President Donald Trump again sought refuge for his Capital One and Deutsche Bank records from congressional subpoenas Friday, this time asking the Supreme Court to shield them from a House committee.

WASHINGTON (CN) — U.S. Supreme Court Justice Ruth Bader Ginsburg temporarily placed on hold a lower court ruling Friday that ordered President Donald Trump’s Capital One and Deutsche Bank records be released to House Democrats.

Trump sought refuge for the records from congressional subpoenas earlier Friday. The stay lasts until 5 p.m. on Dec. 13.

The petition filed by Trump also asks to shield the financial records of several of his children.

“The issue at this stage is straightforward: whether the President will be allowed to petition for review of an unprecedented demand for his personal papers, or whether he will be deprived of that opportunity because the Committees issued these subpoenas to third parties with no incentive to test their validity,” the petition states. “This choice should be easy.”

The filing goes on to say the Supreme Court is likely to grant the case, as its petitioner is the president of the United States. Referencing subpoenas issued against former President Richard Nixon, the petition states that the court gives presidents “‘special solicitude’ and ‘high respect’ when deciding whether to grant review.”

On Tuesday, the Second Circuit ruled in a 106-page opinion that lawmakers could access the records, shortly before the House’s Intelligence Committee issued its report on the ongoing impeachment inquiry into the president. U.S. Circuit Judge Jon Newman, a Jimmy Carter appointee, wrote that it was Congress’ purview to obtain the documents to help discern the movement of illicit funds.

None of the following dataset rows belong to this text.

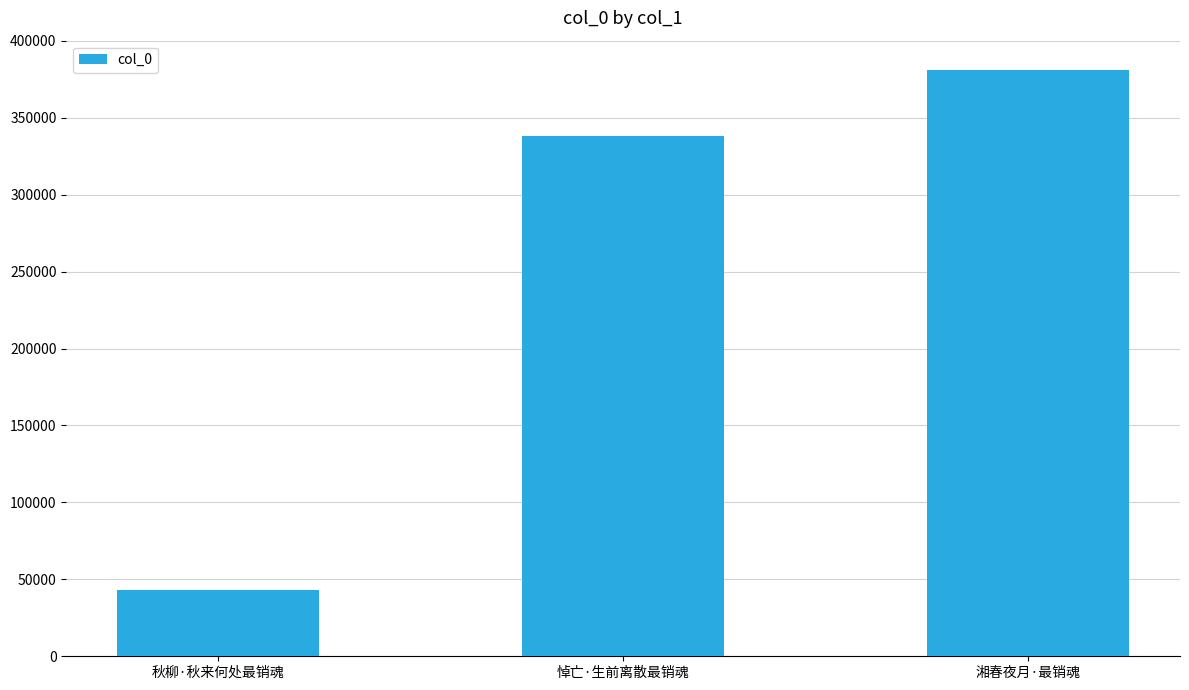

What is the change in value from 秋柳·秋来何处最销魂 to 悼亡·生前离散最销魂?

+294996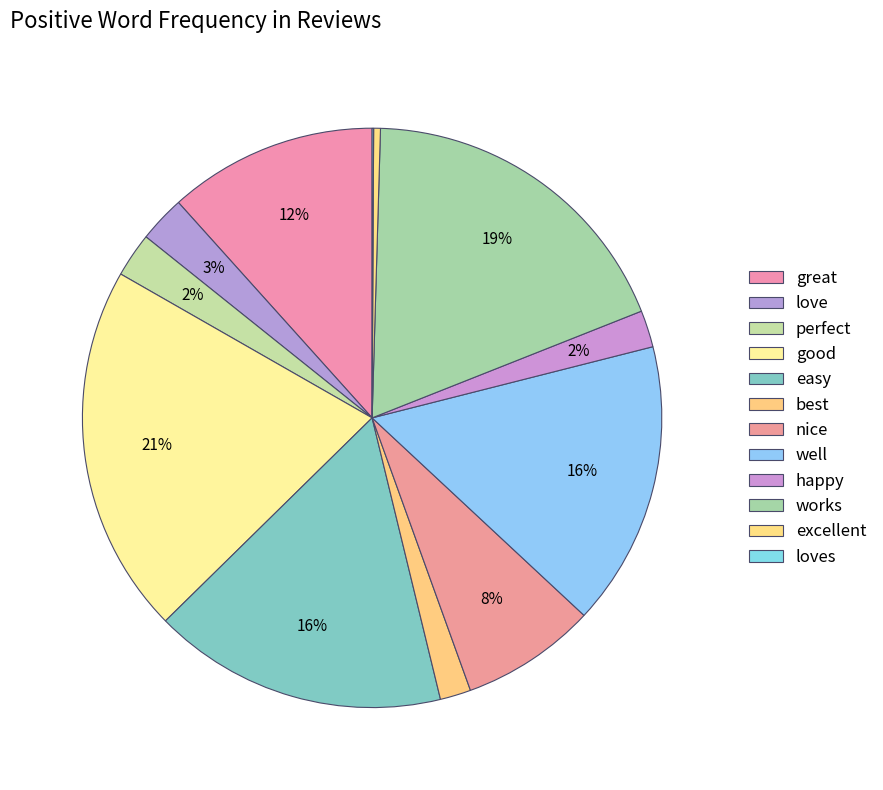

Is nice the majority of the pie?

No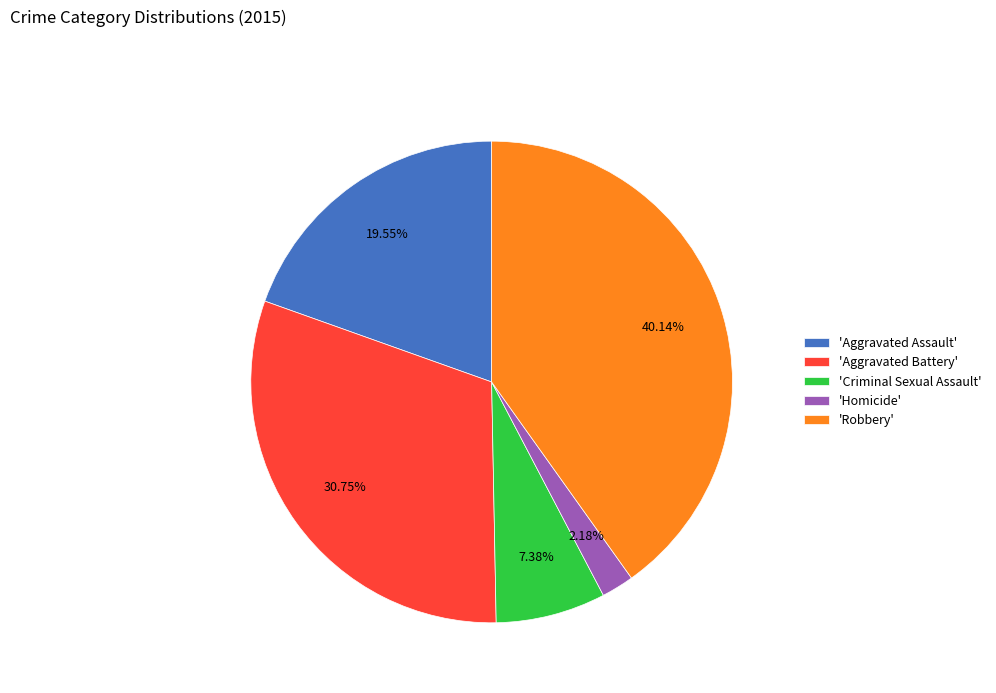

Does 'Criminal Sexual Assault' represent more than half of the total?

No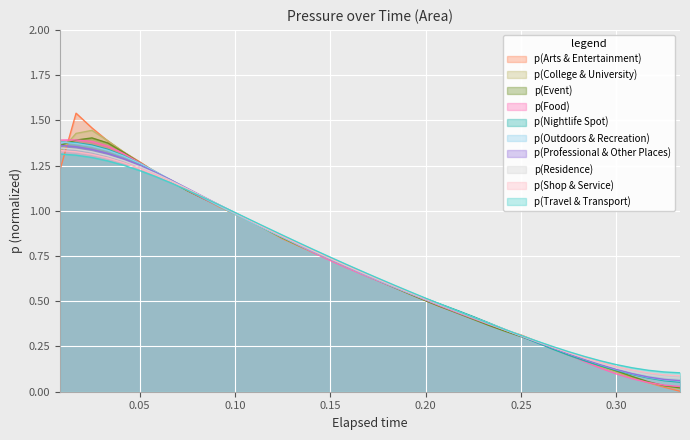

Is it true that elapsed_time equals 0.9 at 20?

False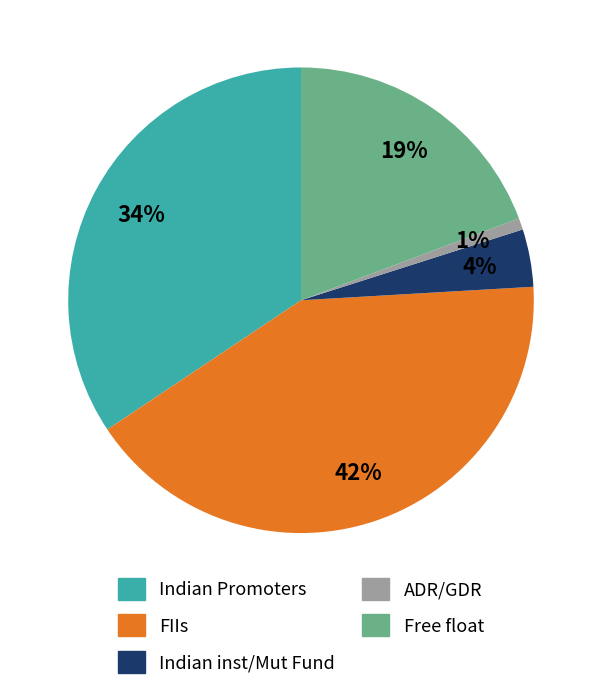

Count the number of slices in the pie.

5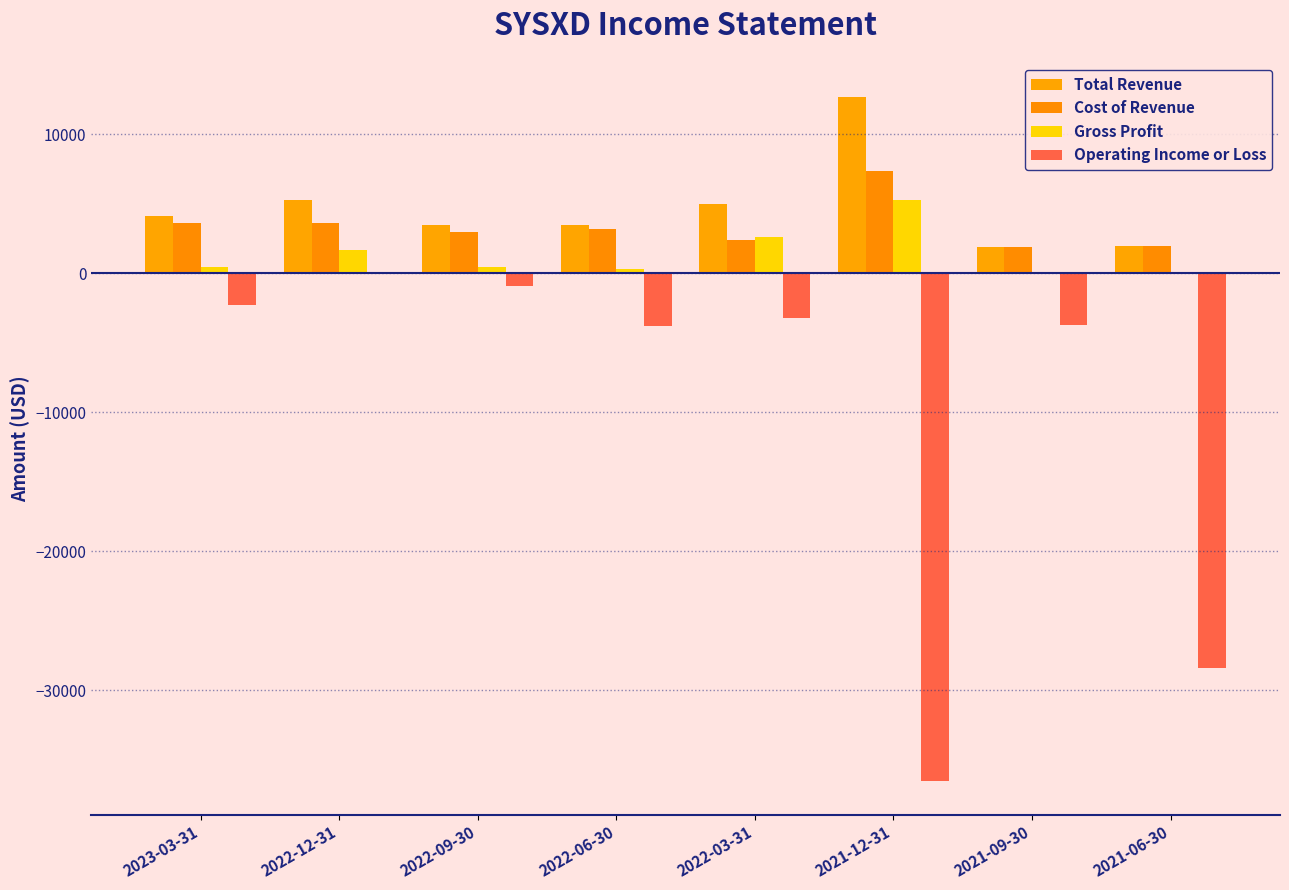

How many data points in Operating Income or Loss are above -3200?

3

“It is the interest of two congressional committees, functioning under the authority of a resolution of the House of Representatives authorizing the subpoenas at issue, to obtain information on enforcement of anti-money-laundering/counter-financing of terrorism laws, terrorist financing, the movement of illicit funds through the global financial system,” he wrote.

U.S. Circuit Judge Debra Ann Livingston, a George W. Bush appointee, dissented from Tuesday’s majority opinion, saying that “Congress has no power to expose personal information for the sake of exposure.”

Friday’s petition to the Supreme Court points largely to Livingston’s dissent.

“The majority thus was wrong to treat these subpoenas as if they were issued ‘to any private individual,’” it states. “The President is not an ‘ordinary’ litigant.”

Trump also is embroiled in attempting to skirt two similar subpoenas, which ask for access to other financial records and tax returns. The House Oversight Committee in April subpoenaed Trump’s records at accounting firm Mazars USA, which the federal court in Washington, D.C. found was valid.

Trump petitioned the Supreme Court in that case as well, which has since stayed the subpoena. A decision by the Supreme Court to hear the cases is expected in mid-December.

New York state prosecutors also sought Trump’s tax records, and in September private attorneys for the president sued to block their subpoena, with backing from the Department of Justice. In October, a New York federal judge dismissed the case, which Trump appealed to the Second Circuit.

In November, that court said the subpoena from prosecutors could stand. Trump also appealed this decision to the Supreme Court.